------ GIVEN TEXT

The Department of Labor (DOL) published a proposal on Feb. 13, 2006 to make several substantial changes to the current rules for processing green cards. Background

To obtain permanent foreign workers, U.S. employers generally must engage in a multi-step process that involves the DOL and DHS, and in some instances, the Department of State (DOS). Immigration law classifies employment-based (EB) immigrant workers into categories, based on the general job requirements, and the perceived benefit to American society. The U.S. employer must demonstrate the job requirements fit into one of these classifications. The first step in the process for the EB2 and EB3 classifications generally begins with the U.S. employer filing a labor certification application with the DOL. The U.S. employer must demonstrate to DOL through a test of the labor market there are no U.S. workers able, willing, qualified and available at the time of the application for a visa and admission into the United States and at the place where the alien is to perform the work. The employer also must demonstrate to DOL the employment of the alien will not adversely affect the wages and working conditions of similarly employed U.S. workers. After a review of the labor certification application, DOL may either approve or deny the labor certification application.

The Form I-140 is a petition filed with DHS by a United States employer for a prospective permanent alien employee. Most Form I-140 petitions filed under Sections 203(b)(2) and 203(b)(3) of the Act, which are commonly called the EB2 and EB3 classifications, must be accompanied by an approved labor certification issued by DOL. DHS reviews the approved labor certification in conjunction with the I-140 petition and other supporting documents to evaluate whether the position being offered to the alien worker in the petition is the same as the position specified on the labor certification and the employment qualifies for the immigrant classification requested by the employer. In addition, DHS evaluates the alien worker's education, training and work experience to determine whether the particular alien worker meets the job requirements specified on the labor certification. The approved labor certification also is used to establish the priority in which an immigrant visa will be made available to the alien worker, based on the date the labor certification application was filed with DOL.

DOL, as an accommodation to U.S. employers, has traditionally allowed employers to substitute an alien named on a pending or approved labor certification with another prospective alien employee. Labor certification substitution has occurred either while the certification application is pending at DOL or while a Form I-140 petition, filed with an approved labor certification, is pending with DHS. Historically, this substitution practice was permitted because of the length of time it took to obtain a labor certification or receive approval of the Form I-140 petition.

For a number of years, DOL has expressed concern that various immigration practices, including substitution, are subject to a high degree of fraud and abuse.

The department's review of recent prosecutions by the Department of Justice, in particular, has revealed the ability to substitute alien beneficiaries has turned labor certifications into a commodity, which can be sold by unscrupulous employers, and agents to those seeking a ``green card.'' Similarly, the ability to sell labor certifications is enhanced by their current open-ended validity, providing a lengthy period when a certification can be marketed. In many of those applications, the job offer is fictitious. In others, the job in question exists but is not truly open to U.S. workers. Rather, the job is steered to a specific alien in return for a substantial fee or kickback.

Proposed amendments to the permanent labor certification regulations

Specifically, the Department proposes the following:

*Substitution Substitution of alien beneficiaries will be prohibited as of the effective date of a final rule resulting from the proposal and that prohibition will apply to all pending permanent labor certification applications and to approved certifications not yet filed with DHS, whether the application was filed under the prior or current regulation. This regulatory change would not affect substitutions approved prior to the final rule's effective date.

------------
------ DATASET EXTRACT

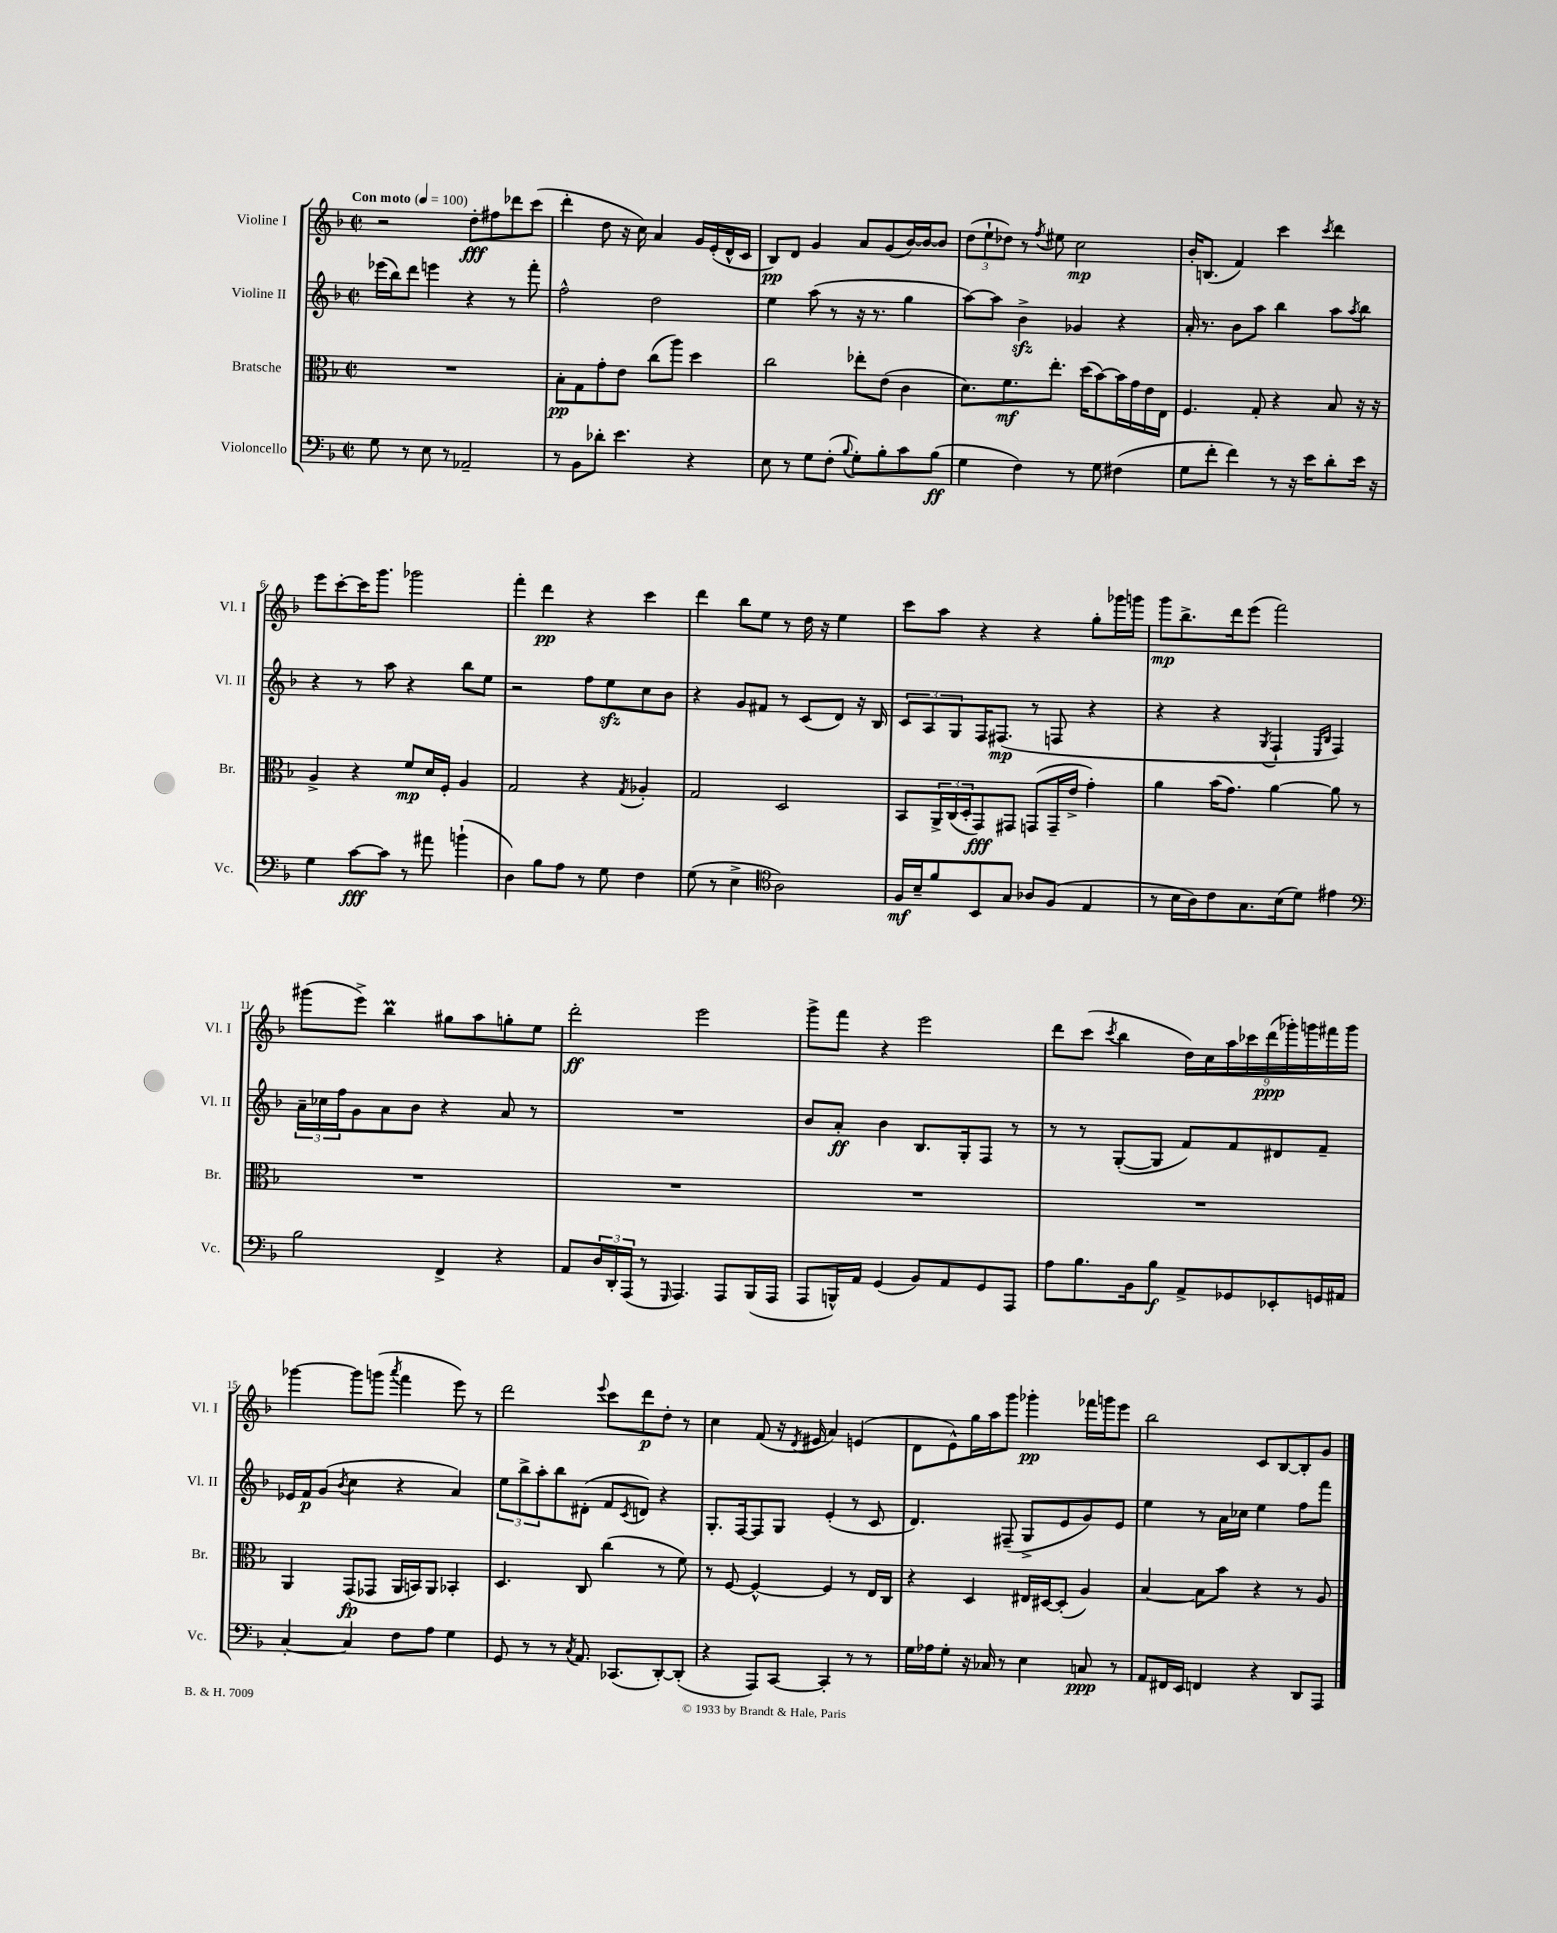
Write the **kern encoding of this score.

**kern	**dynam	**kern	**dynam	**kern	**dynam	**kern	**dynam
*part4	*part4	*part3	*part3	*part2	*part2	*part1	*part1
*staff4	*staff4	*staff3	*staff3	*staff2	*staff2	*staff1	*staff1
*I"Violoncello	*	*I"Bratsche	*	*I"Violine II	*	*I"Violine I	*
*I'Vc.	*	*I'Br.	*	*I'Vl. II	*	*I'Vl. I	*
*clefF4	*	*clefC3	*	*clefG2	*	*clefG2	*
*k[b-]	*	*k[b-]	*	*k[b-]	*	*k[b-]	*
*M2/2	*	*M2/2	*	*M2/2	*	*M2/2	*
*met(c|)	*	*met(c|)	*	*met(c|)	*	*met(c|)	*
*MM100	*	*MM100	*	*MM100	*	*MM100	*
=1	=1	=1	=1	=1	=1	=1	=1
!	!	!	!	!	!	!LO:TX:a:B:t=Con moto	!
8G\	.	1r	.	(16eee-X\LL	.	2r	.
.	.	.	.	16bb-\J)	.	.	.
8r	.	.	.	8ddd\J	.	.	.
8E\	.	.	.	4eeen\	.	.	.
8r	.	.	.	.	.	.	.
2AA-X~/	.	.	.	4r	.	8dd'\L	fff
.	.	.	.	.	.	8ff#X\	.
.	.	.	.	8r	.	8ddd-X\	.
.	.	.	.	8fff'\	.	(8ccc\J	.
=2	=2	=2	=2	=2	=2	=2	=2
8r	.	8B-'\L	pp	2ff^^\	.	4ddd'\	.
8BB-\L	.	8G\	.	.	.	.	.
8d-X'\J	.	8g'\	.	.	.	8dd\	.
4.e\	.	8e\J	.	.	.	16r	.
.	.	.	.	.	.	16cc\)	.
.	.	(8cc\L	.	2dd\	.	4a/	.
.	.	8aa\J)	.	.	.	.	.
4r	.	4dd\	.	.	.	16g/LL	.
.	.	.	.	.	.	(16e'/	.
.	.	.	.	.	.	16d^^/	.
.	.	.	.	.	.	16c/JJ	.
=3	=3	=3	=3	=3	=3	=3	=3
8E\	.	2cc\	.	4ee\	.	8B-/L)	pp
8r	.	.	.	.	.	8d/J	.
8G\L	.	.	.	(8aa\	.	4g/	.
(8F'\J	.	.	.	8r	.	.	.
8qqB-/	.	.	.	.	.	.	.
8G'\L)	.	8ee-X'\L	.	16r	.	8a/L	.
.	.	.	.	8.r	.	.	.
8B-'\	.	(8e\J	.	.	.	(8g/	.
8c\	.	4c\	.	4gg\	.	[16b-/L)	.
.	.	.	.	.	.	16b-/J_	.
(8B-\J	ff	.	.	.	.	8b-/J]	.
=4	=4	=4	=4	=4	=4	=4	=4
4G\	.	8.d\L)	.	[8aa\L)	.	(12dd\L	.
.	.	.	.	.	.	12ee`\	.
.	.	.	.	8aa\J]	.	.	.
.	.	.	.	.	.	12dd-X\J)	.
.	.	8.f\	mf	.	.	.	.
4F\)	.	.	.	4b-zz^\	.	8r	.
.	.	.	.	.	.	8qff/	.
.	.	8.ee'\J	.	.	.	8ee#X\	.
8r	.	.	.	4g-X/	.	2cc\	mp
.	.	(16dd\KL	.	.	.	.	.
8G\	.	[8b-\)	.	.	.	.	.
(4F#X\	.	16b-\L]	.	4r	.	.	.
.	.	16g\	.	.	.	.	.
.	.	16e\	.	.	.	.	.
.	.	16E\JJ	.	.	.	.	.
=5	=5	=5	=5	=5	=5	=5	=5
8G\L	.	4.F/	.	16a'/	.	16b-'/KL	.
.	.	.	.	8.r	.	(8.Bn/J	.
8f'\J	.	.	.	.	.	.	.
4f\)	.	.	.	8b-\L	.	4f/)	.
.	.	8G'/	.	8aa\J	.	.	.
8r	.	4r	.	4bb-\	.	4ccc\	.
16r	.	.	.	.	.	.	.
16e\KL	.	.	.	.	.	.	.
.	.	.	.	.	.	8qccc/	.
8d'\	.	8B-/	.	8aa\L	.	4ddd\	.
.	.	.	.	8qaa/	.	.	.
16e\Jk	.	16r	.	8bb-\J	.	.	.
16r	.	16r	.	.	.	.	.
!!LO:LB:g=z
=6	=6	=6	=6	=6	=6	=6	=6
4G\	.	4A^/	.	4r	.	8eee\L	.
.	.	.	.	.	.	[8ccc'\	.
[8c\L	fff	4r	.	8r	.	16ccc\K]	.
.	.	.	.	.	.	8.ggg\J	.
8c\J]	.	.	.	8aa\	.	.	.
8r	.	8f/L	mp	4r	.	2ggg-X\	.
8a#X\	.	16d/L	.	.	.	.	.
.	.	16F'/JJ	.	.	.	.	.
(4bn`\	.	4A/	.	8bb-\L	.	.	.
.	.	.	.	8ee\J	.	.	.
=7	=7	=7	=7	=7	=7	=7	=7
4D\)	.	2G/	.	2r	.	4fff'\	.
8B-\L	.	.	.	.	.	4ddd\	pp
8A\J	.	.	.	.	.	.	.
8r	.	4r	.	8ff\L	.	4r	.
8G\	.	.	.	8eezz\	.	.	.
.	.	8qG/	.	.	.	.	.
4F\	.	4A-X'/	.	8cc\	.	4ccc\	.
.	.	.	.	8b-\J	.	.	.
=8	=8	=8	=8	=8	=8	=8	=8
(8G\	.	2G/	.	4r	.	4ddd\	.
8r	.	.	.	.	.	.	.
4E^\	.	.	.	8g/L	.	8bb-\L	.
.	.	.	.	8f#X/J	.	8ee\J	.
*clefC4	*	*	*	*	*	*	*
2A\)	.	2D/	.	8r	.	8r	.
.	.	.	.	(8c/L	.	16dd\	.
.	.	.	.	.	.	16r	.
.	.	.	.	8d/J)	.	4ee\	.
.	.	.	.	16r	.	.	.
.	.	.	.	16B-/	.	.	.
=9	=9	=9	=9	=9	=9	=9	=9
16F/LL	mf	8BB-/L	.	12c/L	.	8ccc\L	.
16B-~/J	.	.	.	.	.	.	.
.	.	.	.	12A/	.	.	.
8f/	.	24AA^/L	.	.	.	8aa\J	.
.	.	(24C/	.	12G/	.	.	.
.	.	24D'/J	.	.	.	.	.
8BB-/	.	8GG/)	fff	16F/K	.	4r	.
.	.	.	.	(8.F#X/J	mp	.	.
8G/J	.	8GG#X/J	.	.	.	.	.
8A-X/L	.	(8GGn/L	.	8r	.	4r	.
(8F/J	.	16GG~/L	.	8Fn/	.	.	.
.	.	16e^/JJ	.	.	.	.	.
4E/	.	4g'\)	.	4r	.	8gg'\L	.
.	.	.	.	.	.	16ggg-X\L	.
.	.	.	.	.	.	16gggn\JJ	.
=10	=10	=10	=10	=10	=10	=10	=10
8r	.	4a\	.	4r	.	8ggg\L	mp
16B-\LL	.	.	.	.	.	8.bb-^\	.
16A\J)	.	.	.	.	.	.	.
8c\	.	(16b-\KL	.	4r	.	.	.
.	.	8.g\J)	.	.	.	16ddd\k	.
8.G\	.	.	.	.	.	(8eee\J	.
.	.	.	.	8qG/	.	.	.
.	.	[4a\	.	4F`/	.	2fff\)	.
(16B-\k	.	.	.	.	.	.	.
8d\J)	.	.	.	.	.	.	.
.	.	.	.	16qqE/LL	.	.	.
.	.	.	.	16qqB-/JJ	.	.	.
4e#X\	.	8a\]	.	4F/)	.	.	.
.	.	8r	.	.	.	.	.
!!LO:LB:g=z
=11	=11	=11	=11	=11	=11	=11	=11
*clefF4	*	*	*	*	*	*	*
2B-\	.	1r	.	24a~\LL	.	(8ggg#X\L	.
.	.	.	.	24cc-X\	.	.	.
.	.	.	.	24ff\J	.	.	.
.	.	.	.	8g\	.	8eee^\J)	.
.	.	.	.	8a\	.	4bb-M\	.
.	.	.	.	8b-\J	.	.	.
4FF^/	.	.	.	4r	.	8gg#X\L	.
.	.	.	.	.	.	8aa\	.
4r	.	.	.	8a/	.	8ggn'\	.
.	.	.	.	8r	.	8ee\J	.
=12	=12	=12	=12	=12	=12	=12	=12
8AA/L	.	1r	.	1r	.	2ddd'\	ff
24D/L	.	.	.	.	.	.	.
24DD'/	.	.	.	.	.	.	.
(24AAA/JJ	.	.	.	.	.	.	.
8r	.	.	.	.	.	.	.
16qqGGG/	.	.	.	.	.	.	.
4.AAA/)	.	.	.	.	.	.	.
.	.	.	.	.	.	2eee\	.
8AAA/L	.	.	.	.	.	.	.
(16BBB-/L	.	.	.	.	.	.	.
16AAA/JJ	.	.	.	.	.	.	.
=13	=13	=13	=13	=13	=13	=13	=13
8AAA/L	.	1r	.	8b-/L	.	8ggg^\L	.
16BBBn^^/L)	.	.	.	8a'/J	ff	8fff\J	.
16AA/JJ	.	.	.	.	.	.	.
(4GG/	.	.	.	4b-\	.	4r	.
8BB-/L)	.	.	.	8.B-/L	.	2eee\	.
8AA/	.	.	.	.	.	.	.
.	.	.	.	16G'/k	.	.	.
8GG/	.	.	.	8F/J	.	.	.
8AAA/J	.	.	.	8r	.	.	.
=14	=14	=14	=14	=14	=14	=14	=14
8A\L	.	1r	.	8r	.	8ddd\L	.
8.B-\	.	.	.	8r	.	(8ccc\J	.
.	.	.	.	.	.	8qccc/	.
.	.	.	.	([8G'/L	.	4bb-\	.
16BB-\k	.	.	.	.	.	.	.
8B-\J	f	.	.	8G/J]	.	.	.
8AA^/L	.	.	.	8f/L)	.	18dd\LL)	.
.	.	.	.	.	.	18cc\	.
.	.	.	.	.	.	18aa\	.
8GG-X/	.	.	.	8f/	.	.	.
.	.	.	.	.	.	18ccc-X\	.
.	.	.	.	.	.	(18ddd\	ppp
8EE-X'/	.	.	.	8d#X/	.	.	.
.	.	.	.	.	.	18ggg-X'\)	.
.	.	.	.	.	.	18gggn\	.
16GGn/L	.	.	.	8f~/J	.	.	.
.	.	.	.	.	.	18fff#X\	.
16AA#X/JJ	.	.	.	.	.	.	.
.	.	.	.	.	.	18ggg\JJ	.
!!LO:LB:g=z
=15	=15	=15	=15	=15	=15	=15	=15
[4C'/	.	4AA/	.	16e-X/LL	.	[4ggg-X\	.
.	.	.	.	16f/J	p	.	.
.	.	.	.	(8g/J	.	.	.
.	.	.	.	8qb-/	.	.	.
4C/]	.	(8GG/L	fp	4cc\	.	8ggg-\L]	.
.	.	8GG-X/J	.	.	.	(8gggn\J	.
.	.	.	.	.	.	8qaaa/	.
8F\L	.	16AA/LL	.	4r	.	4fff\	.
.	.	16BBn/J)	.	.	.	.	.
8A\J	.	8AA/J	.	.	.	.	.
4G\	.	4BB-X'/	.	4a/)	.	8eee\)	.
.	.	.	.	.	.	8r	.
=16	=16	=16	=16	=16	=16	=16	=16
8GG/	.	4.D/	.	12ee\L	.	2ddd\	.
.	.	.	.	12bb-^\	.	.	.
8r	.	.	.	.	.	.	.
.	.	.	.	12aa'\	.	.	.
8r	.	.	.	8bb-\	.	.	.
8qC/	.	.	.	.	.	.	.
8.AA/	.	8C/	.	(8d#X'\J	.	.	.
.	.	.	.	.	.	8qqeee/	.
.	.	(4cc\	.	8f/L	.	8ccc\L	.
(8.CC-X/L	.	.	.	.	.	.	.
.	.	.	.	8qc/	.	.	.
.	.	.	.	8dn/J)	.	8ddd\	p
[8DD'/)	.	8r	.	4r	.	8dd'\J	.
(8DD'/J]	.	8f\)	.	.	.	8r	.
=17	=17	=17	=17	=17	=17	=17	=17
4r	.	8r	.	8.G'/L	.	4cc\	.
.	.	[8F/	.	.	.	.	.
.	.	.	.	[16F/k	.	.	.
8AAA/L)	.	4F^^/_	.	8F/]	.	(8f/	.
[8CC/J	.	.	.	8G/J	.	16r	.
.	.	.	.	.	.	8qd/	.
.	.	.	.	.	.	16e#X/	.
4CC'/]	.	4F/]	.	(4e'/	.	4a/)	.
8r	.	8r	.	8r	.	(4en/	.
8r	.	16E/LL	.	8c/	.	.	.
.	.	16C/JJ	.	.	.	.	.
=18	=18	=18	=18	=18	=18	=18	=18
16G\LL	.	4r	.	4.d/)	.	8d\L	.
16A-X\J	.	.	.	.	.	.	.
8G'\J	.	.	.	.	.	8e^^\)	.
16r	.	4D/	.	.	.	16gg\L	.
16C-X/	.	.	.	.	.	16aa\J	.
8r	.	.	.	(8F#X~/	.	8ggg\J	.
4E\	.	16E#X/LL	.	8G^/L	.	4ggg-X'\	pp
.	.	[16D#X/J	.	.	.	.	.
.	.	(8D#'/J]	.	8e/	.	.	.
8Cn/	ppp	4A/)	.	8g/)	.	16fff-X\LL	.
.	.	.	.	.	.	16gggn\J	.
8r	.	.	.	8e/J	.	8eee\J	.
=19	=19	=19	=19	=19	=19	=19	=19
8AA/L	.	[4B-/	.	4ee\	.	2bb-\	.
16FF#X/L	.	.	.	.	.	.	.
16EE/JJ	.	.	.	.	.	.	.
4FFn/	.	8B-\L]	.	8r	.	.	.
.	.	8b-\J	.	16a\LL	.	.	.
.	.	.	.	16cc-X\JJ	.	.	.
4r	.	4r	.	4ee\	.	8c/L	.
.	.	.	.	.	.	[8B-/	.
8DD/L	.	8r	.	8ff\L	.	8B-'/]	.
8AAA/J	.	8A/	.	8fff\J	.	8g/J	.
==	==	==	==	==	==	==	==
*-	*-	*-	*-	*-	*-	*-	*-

------------

WHAT YOU WILL DO
1 > According to the text on the Labor Department's green card proposal, why did the department historically allow employers to substitute one alien beneficiary for another on a labor certification?
2 > Pull out every line of the listing that contains the string "kern".

EXPECTED ANSWERS
1 > The department allowed substitution because obtaining a labor certification or getting a Form I-140 petition approved took a long time. It offered the practice to U.S. employers as an accommodation.

2 >
Write the **kern encoding of this score.
**kern	**dynam	**kern	**dynam	**kern	**dynam	**kern	**dynam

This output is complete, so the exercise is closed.